▸ Task statement
In the album article below, who co-produced Cold Frontier with Show of Hands?
(Page excerpt begins)
Studio album by Show of Hands
- Released: 3 September 2001
- Recorded: Early 2001
- Studio: By the Countess Wear, River Exe, Exeter, Devon
- Genre: Folk; English folk;
- Length: 55:50
- Label: Hands On
- Producer: Show of Hands and Mick Dolan

Show of Hands chronology
| Covers (2000) | Cold Frontier (2001) | Cold Cuts (2002) |

= Cold Frontier =

Cold Frontier is the ninth studio album by the English acoustic roots duo Show of Hands. It was recorded in early 2001 on location by the Countess Wear at the River Exe, Exeter, Devon, with Mick Dolan, engineer for Steve Winwood, co-producing the album with the duo. The album features a stripped-down, acoustic sound. The duo's website says the album is "possibly Show of Hands' finest work so far." The album comes with a full colour twenty-page booklet, all the lyrics, and comments on the background of each track.

The album was released in September 2001 by the band's label Hands on Music. It was released to positive reviews, with David Kidman of NetRhythms calling the album a "triumph".
(Page excerpt ends)
(Given entries begins)
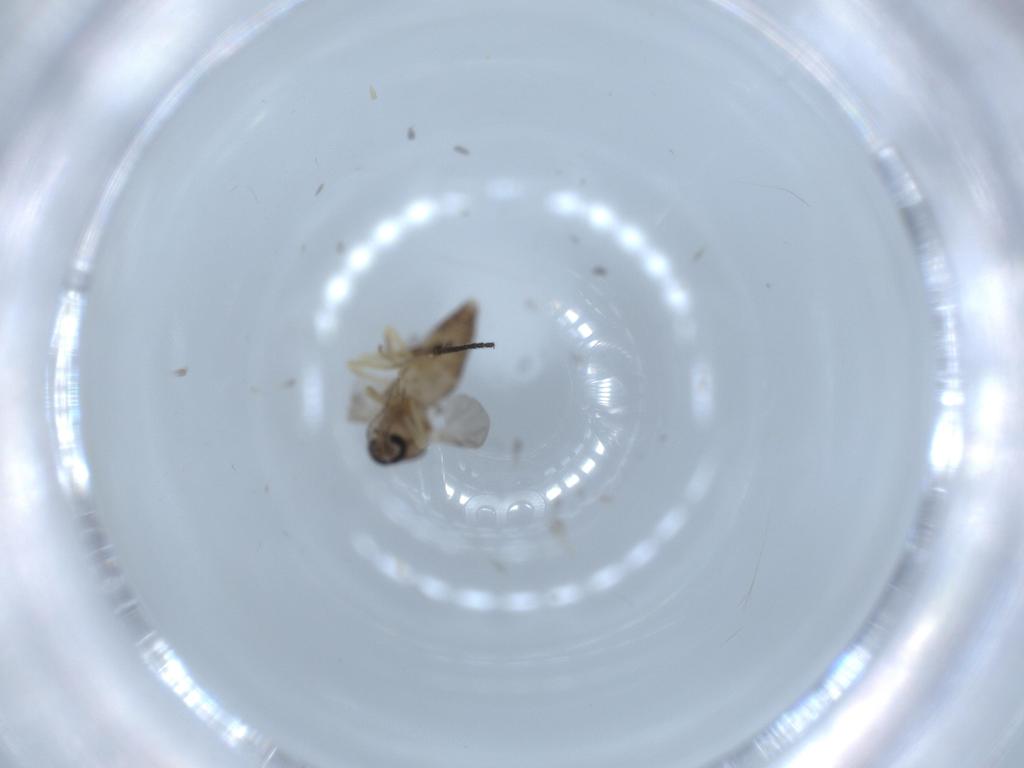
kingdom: Animalia
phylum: Arthropoda
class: Insecta
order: Diptera
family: Ceratopogonidae
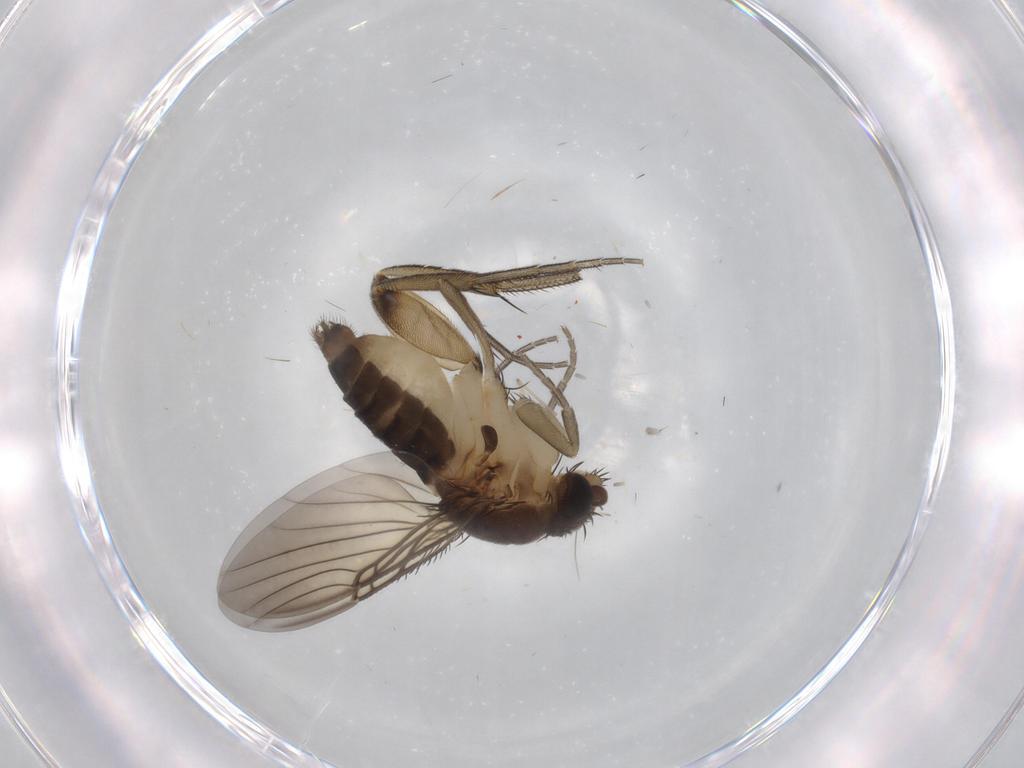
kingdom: Animalia
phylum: Arthropoda
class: Insecta
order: Diptera
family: Phoridae
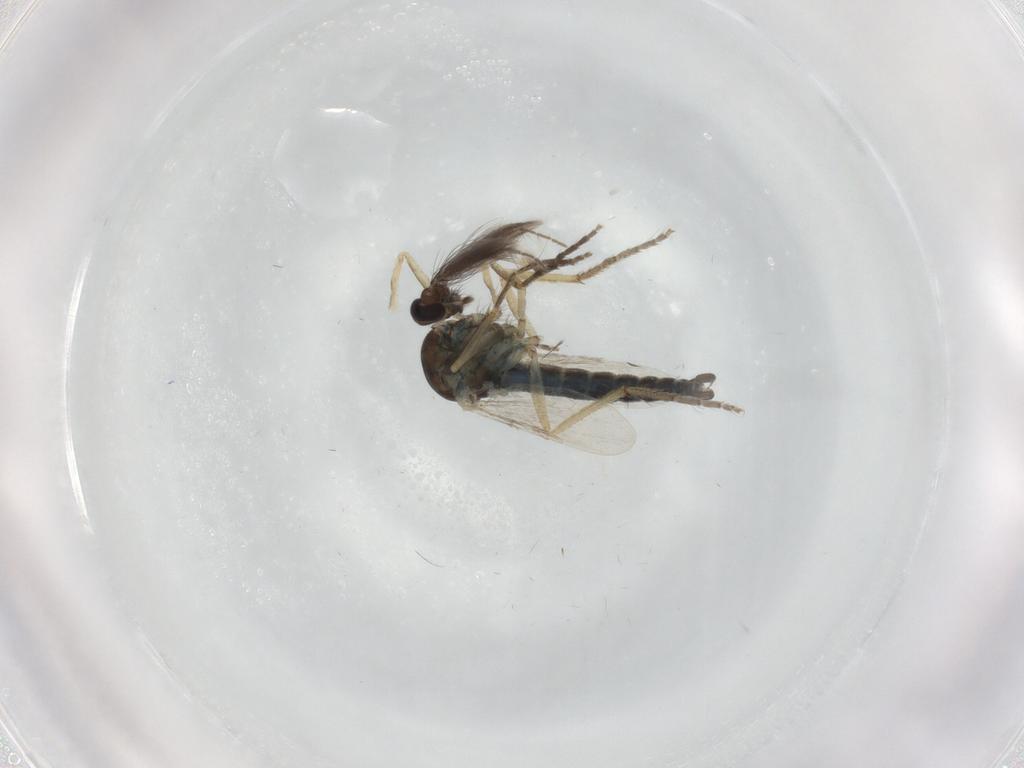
(Given entries ends)
▸ Answer to this problem
Mick Dolan, the engineer for Steve Winwood.